'''
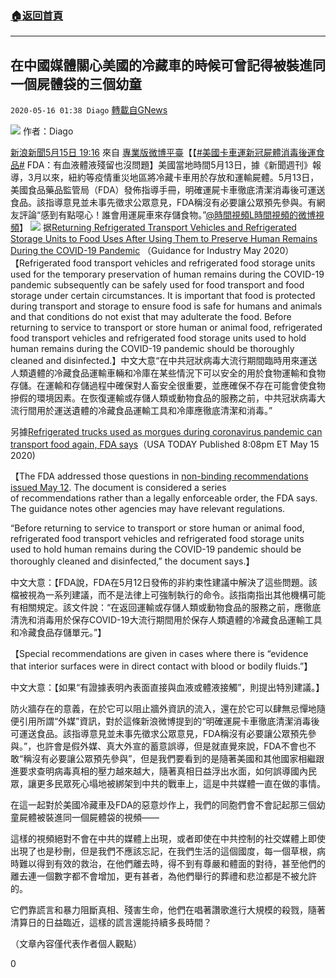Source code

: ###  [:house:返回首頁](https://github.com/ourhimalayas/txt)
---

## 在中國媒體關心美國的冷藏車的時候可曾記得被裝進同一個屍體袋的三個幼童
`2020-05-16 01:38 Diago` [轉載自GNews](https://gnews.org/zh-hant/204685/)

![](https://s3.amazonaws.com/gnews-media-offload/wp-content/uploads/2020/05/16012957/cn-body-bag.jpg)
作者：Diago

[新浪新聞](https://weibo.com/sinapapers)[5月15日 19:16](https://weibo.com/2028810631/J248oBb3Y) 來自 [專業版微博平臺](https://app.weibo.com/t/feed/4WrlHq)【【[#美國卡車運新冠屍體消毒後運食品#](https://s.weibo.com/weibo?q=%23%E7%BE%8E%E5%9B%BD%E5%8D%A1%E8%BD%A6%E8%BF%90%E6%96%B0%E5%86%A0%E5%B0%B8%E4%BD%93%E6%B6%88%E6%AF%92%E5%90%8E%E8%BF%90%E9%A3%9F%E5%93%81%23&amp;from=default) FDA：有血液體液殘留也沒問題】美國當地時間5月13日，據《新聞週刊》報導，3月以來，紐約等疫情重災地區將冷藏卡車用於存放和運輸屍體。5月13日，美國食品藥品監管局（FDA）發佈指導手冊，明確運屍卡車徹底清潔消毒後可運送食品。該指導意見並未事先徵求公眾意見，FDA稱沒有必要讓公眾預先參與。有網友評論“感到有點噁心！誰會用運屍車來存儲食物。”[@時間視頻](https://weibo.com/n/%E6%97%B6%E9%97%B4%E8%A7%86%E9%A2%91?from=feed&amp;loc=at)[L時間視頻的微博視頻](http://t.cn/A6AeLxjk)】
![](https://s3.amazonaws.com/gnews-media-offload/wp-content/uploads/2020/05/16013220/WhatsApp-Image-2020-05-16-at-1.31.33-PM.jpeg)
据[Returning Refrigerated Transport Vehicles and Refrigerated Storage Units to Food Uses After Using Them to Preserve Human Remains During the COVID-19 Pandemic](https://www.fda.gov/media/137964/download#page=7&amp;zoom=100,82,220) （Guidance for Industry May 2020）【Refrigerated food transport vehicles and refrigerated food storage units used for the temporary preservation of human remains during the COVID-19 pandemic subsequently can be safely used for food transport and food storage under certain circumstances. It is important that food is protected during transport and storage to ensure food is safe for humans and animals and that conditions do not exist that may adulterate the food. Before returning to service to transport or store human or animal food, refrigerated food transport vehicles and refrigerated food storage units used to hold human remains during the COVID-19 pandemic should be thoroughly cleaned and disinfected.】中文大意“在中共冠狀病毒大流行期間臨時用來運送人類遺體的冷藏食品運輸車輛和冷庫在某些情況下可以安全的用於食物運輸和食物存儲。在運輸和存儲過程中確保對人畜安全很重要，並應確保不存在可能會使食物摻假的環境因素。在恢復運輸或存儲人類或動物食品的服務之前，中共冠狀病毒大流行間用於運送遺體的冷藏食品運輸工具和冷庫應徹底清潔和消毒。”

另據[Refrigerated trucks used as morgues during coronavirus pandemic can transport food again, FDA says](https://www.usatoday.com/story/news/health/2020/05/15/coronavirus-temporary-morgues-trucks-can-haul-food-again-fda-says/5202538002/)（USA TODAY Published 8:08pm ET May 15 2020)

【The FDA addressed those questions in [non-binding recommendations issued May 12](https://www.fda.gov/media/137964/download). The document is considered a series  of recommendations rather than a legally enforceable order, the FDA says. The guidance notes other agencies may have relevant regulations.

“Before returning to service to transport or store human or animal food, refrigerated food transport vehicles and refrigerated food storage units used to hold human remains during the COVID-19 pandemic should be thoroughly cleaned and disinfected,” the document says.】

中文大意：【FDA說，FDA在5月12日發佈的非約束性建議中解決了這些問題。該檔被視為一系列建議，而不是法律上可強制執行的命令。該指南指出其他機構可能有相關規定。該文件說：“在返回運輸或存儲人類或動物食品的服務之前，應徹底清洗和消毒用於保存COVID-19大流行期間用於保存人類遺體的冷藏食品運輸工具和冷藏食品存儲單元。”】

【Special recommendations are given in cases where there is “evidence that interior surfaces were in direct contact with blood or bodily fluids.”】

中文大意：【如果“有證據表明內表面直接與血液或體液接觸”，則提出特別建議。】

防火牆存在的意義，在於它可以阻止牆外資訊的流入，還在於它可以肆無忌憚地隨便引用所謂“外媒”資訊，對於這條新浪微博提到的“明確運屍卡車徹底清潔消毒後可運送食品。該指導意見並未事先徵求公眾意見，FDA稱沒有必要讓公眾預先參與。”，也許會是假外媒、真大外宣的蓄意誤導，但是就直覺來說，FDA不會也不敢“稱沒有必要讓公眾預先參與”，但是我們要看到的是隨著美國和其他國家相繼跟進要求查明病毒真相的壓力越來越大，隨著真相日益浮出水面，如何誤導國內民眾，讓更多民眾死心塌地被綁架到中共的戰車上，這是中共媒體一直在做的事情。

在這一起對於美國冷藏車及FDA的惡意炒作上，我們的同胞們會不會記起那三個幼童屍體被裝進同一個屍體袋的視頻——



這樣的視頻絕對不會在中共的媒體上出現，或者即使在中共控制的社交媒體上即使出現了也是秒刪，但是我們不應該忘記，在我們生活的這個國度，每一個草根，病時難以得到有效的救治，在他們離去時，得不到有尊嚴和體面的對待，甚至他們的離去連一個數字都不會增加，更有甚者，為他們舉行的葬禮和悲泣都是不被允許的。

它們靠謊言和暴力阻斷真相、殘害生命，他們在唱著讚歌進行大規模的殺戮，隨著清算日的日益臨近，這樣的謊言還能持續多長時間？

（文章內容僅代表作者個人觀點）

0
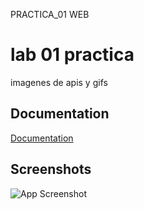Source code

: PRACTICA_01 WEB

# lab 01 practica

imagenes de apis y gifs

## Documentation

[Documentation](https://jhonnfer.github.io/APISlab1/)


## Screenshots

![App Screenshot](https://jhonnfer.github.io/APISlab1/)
'''
'''
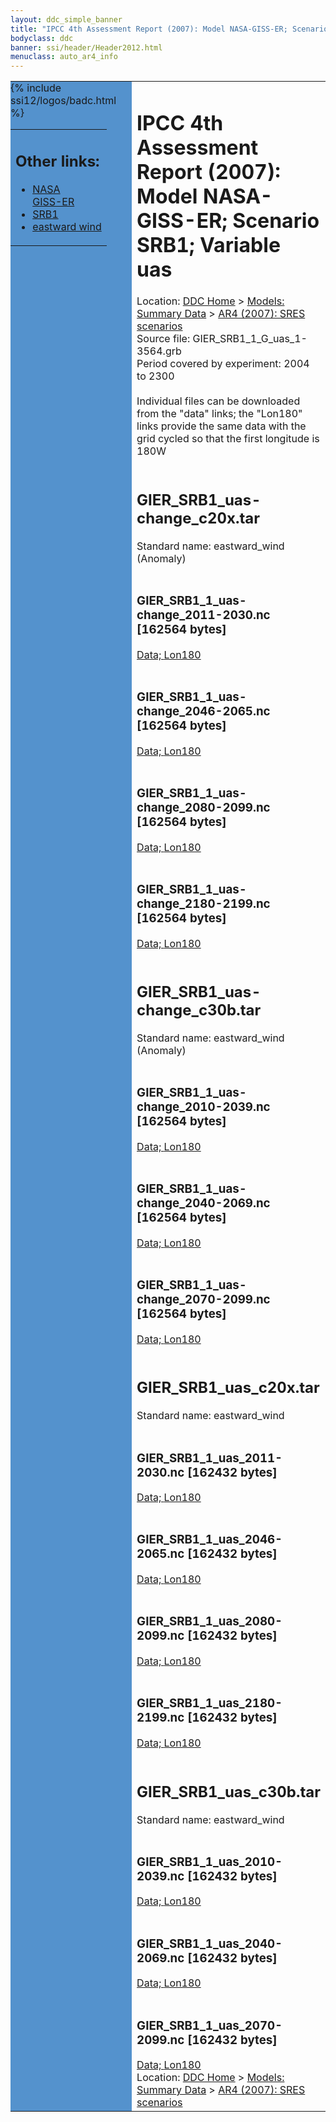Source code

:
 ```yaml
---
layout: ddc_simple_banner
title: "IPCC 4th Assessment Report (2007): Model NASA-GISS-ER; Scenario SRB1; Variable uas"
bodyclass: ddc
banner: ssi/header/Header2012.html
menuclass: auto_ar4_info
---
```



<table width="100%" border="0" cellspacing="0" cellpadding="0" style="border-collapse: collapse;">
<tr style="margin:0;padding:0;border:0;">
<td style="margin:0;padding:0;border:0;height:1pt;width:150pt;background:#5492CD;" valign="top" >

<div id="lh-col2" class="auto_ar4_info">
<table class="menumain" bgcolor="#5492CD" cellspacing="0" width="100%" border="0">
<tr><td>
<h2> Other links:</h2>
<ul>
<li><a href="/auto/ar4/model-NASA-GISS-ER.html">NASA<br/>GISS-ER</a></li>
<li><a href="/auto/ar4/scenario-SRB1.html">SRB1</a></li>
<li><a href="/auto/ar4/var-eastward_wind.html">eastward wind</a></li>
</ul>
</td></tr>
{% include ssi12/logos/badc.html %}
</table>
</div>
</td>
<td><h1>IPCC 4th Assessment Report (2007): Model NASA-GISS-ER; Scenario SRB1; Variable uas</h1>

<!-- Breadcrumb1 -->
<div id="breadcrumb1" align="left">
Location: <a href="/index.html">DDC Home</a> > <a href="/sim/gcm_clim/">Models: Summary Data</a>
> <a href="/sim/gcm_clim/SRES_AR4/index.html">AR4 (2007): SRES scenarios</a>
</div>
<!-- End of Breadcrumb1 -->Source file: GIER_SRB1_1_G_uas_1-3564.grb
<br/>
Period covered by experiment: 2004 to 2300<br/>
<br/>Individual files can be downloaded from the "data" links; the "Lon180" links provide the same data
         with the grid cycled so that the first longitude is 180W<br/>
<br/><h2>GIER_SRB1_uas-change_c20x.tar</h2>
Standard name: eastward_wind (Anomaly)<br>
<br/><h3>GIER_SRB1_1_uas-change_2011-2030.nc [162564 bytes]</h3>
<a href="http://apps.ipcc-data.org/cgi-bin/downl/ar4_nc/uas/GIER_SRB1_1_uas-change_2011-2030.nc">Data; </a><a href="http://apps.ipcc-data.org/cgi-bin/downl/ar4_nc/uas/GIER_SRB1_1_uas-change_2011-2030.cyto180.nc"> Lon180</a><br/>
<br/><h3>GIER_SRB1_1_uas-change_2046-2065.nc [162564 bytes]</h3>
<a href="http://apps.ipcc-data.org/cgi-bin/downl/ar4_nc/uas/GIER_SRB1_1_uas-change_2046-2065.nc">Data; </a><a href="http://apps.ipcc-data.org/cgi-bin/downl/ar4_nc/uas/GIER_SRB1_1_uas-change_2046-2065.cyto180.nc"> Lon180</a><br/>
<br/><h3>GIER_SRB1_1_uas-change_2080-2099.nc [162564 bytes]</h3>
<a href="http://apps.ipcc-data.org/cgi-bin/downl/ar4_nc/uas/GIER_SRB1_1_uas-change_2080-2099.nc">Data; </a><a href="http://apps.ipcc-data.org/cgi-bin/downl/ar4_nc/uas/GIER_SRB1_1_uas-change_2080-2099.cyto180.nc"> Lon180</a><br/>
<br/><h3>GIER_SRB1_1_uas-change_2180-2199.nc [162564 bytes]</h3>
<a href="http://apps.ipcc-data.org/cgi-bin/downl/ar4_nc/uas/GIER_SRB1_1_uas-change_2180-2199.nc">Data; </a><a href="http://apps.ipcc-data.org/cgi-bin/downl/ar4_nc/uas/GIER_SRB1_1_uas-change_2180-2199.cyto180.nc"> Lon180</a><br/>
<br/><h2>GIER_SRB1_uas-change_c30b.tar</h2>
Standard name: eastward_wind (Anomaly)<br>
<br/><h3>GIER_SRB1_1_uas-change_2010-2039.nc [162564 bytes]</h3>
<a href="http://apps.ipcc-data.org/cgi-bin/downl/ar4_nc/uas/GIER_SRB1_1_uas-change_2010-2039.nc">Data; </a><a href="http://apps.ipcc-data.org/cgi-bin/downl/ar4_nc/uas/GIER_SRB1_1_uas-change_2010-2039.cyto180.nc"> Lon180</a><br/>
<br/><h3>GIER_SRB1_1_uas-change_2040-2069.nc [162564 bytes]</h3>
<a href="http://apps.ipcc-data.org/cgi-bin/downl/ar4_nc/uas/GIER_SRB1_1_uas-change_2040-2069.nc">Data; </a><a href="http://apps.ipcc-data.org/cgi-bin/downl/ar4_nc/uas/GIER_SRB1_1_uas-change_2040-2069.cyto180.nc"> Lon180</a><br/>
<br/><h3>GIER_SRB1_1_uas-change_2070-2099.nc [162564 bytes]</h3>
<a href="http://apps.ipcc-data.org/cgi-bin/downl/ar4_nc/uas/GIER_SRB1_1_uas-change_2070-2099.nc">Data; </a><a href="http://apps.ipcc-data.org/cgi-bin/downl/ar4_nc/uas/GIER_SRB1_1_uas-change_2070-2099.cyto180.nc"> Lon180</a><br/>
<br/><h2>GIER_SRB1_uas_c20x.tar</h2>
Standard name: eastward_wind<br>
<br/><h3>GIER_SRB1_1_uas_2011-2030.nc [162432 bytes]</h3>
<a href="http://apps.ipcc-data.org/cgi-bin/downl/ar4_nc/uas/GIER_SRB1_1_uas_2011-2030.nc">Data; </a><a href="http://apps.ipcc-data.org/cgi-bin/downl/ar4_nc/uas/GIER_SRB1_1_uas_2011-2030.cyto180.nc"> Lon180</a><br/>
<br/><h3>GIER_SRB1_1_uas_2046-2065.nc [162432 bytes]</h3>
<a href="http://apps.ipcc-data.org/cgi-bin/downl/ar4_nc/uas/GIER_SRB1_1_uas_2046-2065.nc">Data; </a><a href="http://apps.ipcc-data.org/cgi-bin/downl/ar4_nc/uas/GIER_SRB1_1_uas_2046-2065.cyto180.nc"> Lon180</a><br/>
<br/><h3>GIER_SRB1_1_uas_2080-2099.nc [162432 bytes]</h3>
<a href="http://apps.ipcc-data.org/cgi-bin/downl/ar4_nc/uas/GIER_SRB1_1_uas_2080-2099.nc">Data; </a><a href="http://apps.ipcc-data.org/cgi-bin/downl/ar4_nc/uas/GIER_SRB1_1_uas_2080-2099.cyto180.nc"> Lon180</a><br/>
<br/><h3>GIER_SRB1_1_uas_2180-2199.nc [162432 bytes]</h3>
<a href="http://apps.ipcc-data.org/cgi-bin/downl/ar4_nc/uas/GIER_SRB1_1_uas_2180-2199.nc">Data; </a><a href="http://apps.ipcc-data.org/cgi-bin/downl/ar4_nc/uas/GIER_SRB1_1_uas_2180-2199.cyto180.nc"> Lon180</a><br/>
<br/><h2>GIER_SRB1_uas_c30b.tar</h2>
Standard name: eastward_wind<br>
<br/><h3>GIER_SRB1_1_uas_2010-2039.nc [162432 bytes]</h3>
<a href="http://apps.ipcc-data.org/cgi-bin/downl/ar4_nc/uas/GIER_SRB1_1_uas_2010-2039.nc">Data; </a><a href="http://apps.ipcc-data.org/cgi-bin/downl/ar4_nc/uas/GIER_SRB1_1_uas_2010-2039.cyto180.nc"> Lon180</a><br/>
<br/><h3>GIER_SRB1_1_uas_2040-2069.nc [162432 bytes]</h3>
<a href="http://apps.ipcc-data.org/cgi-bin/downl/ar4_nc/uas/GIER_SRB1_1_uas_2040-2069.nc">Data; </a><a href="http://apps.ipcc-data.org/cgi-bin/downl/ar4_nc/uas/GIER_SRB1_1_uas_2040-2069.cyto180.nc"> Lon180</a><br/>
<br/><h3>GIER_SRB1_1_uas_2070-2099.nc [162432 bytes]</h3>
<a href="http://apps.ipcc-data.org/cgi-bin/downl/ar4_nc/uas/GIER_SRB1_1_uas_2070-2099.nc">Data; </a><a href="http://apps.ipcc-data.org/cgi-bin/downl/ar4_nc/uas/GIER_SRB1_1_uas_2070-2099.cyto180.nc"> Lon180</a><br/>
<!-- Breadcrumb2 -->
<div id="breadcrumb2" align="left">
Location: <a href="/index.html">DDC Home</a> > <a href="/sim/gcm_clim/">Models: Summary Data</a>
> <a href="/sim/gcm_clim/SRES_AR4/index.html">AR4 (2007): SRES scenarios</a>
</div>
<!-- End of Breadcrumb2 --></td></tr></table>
'''
'''
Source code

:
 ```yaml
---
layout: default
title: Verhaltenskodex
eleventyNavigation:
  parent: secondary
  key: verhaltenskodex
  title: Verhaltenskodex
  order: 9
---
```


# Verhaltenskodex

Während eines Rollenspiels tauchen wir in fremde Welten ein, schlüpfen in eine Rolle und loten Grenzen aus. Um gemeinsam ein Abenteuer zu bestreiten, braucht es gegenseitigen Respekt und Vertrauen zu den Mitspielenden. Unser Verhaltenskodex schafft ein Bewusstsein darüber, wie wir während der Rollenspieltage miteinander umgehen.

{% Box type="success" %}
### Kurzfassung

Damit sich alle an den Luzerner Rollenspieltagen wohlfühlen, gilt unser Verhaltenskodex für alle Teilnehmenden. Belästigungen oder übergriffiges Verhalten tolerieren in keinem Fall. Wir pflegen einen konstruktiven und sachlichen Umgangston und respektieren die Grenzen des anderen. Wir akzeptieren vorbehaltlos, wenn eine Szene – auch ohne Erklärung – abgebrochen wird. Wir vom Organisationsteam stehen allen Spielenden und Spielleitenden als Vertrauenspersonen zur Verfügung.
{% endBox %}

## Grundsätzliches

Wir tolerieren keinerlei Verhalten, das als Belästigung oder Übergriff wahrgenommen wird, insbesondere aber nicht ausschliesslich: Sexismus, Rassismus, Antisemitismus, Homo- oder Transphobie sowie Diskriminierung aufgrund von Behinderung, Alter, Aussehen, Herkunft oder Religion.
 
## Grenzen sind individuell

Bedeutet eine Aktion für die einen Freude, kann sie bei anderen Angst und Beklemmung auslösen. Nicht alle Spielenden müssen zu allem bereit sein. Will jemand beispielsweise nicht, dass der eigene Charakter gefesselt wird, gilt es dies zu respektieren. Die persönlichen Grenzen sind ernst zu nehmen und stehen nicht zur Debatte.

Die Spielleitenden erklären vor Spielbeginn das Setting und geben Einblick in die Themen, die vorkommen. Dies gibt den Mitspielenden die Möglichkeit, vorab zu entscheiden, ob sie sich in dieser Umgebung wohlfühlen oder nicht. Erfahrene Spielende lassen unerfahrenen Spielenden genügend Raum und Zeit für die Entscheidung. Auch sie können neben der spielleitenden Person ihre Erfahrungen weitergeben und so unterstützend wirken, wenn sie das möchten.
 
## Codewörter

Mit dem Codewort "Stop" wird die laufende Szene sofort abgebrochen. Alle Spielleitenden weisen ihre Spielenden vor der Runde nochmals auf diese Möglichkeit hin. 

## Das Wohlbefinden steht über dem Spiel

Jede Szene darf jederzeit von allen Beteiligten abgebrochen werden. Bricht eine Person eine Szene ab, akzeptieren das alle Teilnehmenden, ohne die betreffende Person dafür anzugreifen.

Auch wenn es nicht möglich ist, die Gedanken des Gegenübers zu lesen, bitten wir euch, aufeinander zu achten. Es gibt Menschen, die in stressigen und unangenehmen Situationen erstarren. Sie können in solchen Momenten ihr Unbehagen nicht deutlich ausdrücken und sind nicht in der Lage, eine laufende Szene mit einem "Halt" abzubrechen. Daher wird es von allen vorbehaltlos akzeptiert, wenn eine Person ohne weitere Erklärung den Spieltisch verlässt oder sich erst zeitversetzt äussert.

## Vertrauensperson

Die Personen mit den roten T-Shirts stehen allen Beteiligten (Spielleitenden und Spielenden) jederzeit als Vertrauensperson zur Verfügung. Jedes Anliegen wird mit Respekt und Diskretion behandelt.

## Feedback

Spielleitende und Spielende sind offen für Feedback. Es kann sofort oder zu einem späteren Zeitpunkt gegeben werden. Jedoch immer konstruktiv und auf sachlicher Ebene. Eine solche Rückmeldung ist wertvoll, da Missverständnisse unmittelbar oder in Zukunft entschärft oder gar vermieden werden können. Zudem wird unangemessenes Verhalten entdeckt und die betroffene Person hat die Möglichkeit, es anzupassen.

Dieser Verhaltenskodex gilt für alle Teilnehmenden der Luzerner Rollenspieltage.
'''
- WORK REQUEST -
Restate word for word the entries above from the line with "## Vertrauensperson" through the line with "Dieser Verhaltenskodex gilt", inclusive, leaving out everything else.

- EXERCISE RESPONSE -
## Vertrauensperson

Die Personen mit den roten T-Shirts stehen allen Beteiligten (Spielleitenden und Spielenden) jederzeit als Vertrauensperson zur Verfügung. Jedes Anliegen wird mit Respekt und Diskretion behandelt.

## Feedback

Spielleitende und Spielende sind offen für Feedback. Es kann sofort oder zu einem späteren Zeitpunkt gegeben werden. Jedoch immer konstruktiv und auf sachlicher Ebene. Eine solche Rückmeldung ist wertvoll, da Missverständnisse unmittelbar oder in Zukunft entschärft oder gar vermieden werden können. Zudem wird unangemessenes Verhalten entdeckt und die betroffene Person hat die Möglichkeit, es anzupassen.

Dieser Verhaltenskodex gilt für alle Teilnehmenden der Luzerner Rollenspieltage.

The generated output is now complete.